知り合いが全くいない藍斗

 藍斗は基本的に一人だ。友達がいないどころか、ほとんど誰とも話さない。面倒だし、そもそも、藍斗の近くに人は寄ってこない。杏哉とは対照的に、近寄りがたい雰囲気を持っている。目つきが悪く、無愛想。高校の時には、喧嘩しているという噂があった。進んで話しかけようとする人間はいないのだ。もし、藍斗に話しかけたとしても、あまり反応が返ってこないし、藍斗を遊びに誘っても考える間もなく、反射的に断られる。わざと人を遠ざけているのではないかという態度だ。


 大学に入学して一ヶ月が経とうとしている。もちろん、藍斗には友達がいない。人付き合いが嫌いだから、一人でいいと藍斗は思っている。一人は自由だ。誰にも邪魔されず、マイペースに動くことができる。杏哉みたいに人に付き纏われるのはストレスだ。一人で、自由気ままに大学生活を送りたい。それが藍斗の思いだ。だが、なかなか思うようにはいかないものである。なんせ、側から見たら、藍斗は誰よりも、杏哉と親しい関係にあるのだから。

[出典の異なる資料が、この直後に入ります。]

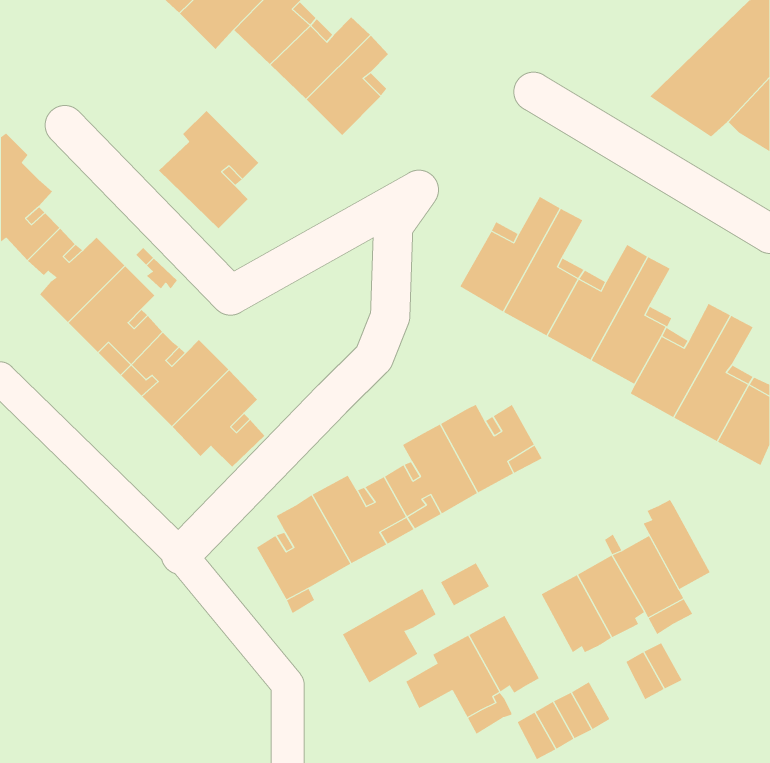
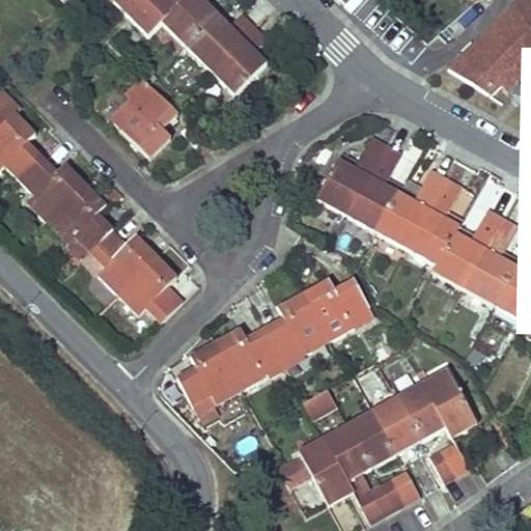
building: [643,499,710,590] -> none
building: [342,588,436,684] -> none
building: none -> [347,409,396,463]

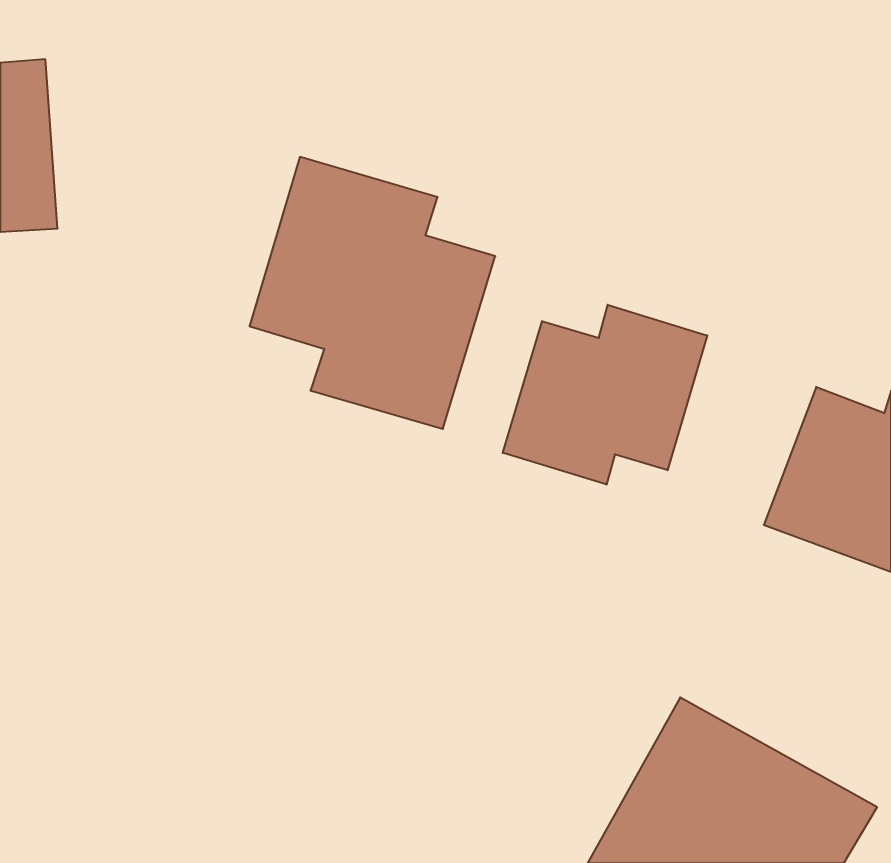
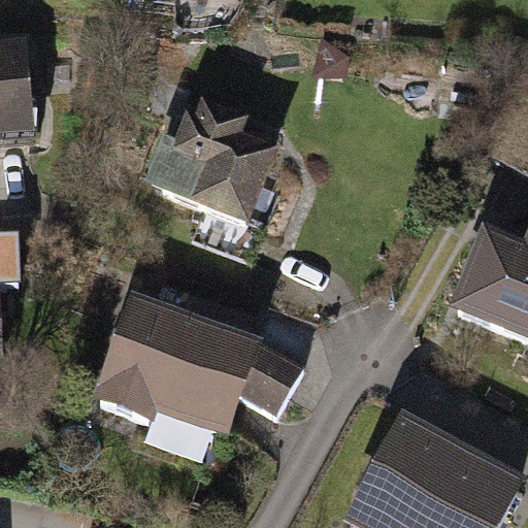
building: [503,305,707,485] -> none
building: none -> [80,306,284,446]

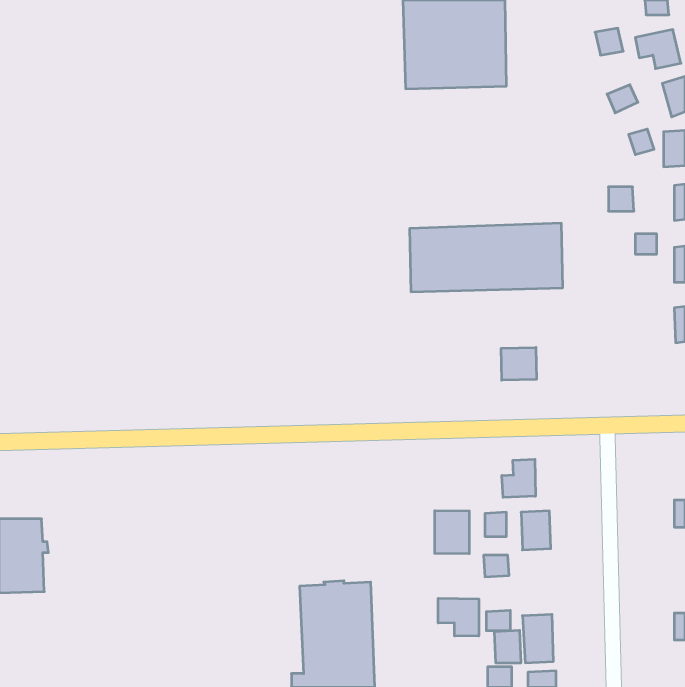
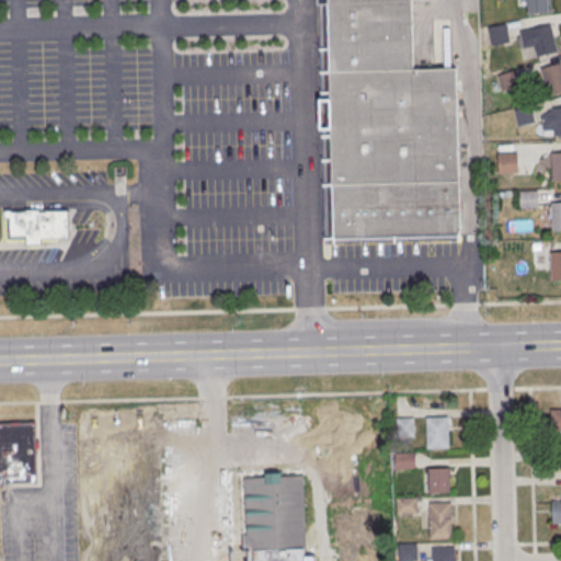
building: none -> [331,69,458,186]
building: none -> [5,210,69,245]
building: [501,347,536,380] -> none
building: [502,459,535,497] -> none
building: [435,511,469,554] -> none
building: [438,598,479,636] -> none
building: [494,630,521,663] -> [427,467,449,493]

 藍斗は大学内では、極力、杏哉に関わらないようにしている。杏哉と仲がいいと思われたくない、というのもあるが、それ以上に、杏哉と親しいと思われると、四方八方からドロっとまとわりつくような視線を向けられるのだ。羨ましい。妬ましい。なんであんな奴が。なんで私の方を見ない。嫉妬の感情が藍斗にぶつけられる。勘弁して欲しいものだ。藍斗は別に望んで杏哉と一緒にいるわけではないのだから。

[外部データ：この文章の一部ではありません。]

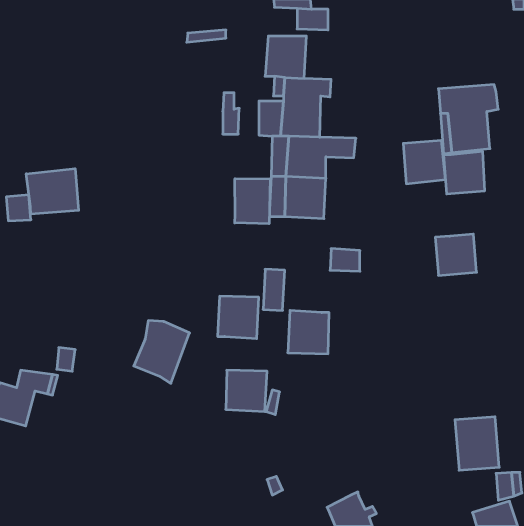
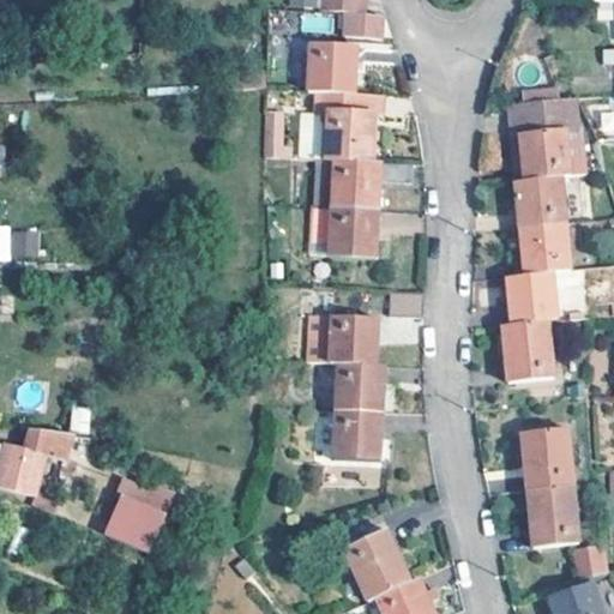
building: [403,140,446,184] -> [519,222,568,272]
building: [26,169,79,214] -> none
building: [235,179,270,224] -> none
building: none -> [502,320,554,383]
building: [218,296,259,339] -> [329,314,377,363]
building: [134,321,190,383] -> [103,484,168,558]
building: none -> [524,428,576,488]
building: [226,370,267,412] -> [333,410,381,458]
building: none -> [343,526,408,596]

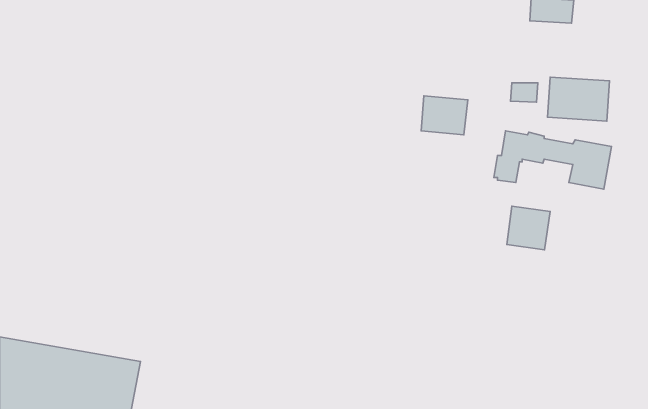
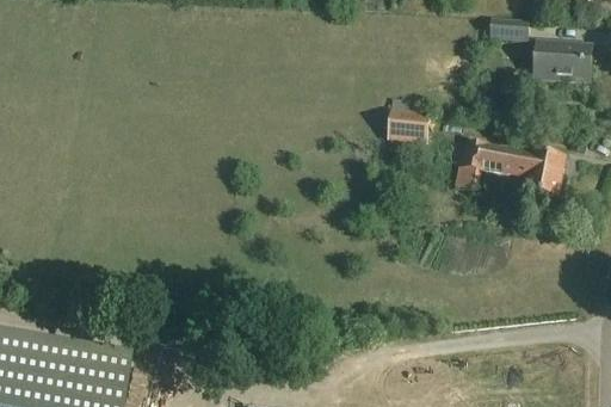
building: [547,77,610,121] -> [535,42,592,82]
building: [507,206,550,250] -> none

 藍斗の近寄るなオーラを感じた上で、杏哉は今日も、大学で藍斗に話しかける。

 藍斗の背中を見かけた杏哉は、一緒にいた人たちに断りを入れてから、一人、藍斗に近づいた。

「あいと!」

 わざと大きめの声で名前を呼ぶ杏哉を、藍斗は嫌そうに舌打ちをして無視する。そんなことお構いなしに杏哉は笑顔で近づく。側から見れば、親しげな様子で。

「藍斗、逃げないでよ」

 杏哉は藍斗の肩を掴む。藍斗は渋々といった様子で、杏哉の方を向いた。

「お前、最近しつけぇんだけど。なにがしてぇんだよ」

 杏哉は藍斗に接近すると、耳元で、

「関係をバラしたいんだよね」

と、囁いた。藍斗は耳を抑える。息がかかるほど近くて気持ち悪い。

「キモい。やめろ。告白でもされたのか」

「せーかい」

「ピアスでバレそうなものだけどな」

「色が俺らの名前と結びつく人間なんて少ないでしょ。それどころか、右耳に同じピアスつけてることすら気づかれてないよ」

 藍斗は左耳に杏色、つまり、淡いオレンジ色のピアスをつけていて、杏哉は左耳に藍色、つまり、濃い青色のピアスをつけている。また、二人は右耳に碧色のピアスをお揃いでつけている。

「ふーん。巻き込むな」

「ヤダ」

「うざ」

 藍斗は杏哉に背を向けて歩き出した。杏哉は引き止めることをせずに、笑顔で待っているトモダチのところへ戻って行った。